In the studio: Benjamin Aitken

Benjamin Aitken

8 May 2020

Fill us in on what you are working on at the moment.. either before or during isolation
 
The main projects I am currently working on are two solo exhibitions. One for THIS IS NO FANTASY and one for a show in Vienna, next year. Amongst this there are some prizes, group shows and ideas I want to play around with, but these two shows are currently my main focus during isolation. Some of my works are venturing into photo and video, and being known as a painter this is new territory for me. I am also curating a show alongside Sebastian Goldspink of ALASKA Projects and Faraday Boydell, due to open at OLSEN this year, which is now postponed til 2021.
 
Being an artist is usually a solitary pursuit – do you have any tips for people who are new to WFH?
 
I find staying engaged motivates me. It might be forcing myself to read a bit, flip through some magazines, watch films and listen to music. I think allowing art into my daily routine helps inform my practice. Social media is also important, but it can also be distracting. I am most in the mood to create whilst having a drink and listening to music. And it would be remiss not to mention you don’t always have to be motivated.

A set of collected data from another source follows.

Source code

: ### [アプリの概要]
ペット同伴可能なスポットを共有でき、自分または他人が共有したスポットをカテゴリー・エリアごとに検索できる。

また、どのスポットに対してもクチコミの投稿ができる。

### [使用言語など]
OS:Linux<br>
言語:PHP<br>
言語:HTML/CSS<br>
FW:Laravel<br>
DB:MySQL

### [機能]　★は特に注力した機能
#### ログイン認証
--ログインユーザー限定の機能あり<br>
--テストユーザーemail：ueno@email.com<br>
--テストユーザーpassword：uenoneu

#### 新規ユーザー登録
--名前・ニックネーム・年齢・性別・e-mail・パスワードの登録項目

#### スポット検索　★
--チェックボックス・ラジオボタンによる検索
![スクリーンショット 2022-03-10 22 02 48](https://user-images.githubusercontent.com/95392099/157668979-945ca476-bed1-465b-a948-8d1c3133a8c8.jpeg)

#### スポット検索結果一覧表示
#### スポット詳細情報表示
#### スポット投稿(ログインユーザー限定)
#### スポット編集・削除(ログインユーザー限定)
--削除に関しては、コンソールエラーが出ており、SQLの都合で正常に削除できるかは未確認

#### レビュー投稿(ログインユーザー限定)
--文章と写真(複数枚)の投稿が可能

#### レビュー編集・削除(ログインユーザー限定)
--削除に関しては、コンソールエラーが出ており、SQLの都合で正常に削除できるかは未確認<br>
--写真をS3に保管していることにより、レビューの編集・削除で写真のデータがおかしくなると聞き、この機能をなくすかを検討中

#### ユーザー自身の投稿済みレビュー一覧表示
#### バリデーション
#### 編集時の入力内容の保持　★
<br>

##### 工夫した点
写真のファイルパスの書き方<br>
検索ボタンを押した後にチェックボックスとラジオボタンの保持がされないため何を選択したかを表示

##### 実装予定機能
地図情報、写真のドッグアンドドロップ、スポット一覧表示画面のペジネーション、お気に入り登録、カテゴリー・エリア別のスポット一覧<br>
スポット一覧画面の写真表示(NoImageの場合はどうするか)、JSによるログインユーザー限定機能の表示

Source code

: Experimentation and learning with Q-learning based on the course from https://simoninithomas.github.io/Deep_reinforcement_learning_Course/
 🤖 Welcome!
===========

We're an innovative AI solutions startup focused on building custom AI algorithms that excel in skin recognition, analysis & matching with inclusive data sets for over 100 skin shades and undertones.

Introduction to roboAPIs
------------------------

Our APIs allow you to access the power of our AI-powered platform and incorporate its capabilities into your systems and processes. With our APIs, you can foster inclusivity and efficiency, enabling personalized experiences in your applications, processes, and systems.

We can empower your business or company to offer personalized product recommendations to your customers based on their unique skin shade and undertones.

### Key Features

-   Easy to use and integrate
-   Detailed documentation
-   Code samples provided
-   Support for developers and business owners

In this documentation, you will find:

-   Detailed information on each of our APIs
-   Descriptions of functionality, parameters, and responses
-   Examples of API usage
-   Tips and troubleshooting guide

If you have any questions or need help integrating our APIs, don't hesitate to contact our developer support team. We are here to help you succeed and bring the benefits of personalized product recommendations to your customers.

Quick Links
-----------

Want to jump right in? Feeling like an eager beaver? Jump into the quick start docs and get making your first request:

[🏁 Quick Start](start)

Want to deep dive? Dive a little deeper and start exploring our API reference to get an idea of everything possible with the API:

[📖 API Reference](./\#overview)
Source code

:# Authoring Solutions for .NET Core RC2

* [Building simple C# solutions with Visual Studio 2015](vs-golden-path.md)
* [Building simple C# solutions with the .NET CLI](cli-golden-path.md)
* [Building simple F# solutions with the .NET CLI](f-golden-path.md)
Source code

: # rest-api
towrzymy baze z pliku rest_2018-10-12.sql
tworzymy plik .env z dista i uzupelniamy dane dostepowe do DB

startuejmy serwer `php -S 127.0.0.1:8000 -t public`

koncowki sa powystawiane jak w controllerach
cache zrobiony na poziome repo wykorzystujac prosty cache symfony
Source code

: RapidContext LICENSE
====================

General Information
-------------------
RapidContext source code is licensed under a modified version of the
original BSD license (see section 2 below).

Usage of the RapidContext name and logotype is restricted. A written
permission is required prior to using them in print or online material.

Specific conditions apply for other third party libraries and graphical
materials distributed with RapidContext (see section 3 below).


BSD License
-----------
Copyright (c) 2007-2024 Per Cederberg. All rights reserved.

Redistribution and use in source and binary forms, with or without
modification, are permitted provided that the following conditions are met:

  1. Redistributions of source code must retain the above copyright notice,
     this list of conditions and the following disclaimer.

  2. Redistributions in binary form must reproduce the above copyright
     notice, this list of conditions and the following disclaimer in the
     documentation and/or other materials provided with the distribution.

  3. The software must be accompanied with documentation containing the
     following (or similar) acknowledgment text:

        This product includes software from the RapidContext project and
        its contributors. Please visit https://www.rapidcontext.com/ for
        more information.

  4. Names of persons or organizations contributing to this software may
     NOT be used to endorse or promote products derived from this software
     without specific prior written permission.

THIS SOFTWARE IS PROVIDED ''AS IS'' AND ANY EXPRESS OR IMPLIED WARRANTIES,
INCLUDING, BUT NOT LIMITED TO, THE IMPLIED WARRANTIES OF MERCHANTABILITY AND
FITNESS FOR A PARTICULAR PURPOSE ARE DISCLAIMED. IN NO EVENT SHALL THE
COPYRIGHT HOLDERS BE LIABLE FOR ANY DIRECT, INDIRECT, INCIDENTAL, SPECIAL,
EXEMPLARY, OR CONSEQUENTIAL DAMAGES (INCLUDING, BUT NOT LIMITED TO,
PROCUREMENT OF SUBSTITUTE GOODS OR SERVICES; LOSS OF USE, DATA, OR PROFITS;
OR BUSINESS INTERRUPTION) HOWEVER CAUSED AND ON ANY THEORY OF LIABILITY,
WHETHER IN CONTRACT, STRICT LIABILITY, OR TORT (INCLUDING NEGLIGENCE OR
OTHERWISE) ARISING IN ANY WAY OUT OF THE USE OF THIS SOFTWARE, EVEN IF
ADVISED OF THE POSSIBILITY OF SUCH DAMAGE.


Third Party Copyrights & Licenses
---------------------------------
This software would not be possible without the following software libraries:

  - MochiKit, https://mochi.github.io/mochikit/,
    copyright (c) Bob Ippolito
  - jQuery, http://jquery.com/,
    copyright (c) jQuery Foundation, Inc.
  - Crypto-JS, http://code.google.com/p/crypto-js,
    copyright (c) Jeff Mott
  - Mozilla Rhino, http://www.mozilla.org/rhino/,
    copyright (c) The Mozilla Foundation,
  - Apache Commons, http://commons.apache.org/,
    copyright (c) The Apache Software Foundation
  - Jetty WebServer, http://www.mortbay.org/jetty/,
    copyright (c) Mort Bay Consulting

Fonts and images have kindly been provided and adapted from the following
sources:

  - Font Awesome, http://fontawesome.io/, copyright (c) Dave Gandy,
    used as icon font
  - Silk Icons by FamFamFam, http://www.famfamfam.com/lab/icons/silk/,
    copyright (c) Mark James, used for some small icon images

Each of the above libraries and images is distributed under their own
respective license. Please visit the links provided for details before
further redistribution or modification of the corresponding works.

A day of research or note taking is relaxing, or even a day off. We have our whole lives to make, it would be a shame not to have a sleep in.
 
What are you watching, listening to, looking at …
 
Isolation has got me re-watching all six seasons of the ‘Fresh Prince of Bel-air’. Reading PRESENT TENSE by Doug Hall, a book about Anna Schwartz’ 35 years in contemporary Australian art. Some of the information and images in that book are motivating alone. Listening to quite a few podcasts about the art market (and true crime of course). A nice balance of research and filler.
 
No one has a clue how long this will go for or what the world may be like after but… if there was one good thing, be it personal or in general, that you hope to come out of this, what would it be?

I think the general public realising how important art is, would be a good outcome. History and culture – music, painting, film and theatre are such important tools for bringing people together and appreciating humanity. It would be nice to see the people who don’t regularly engage, who probably are now due to isolation, continue to support these sectors once the pandemic is over.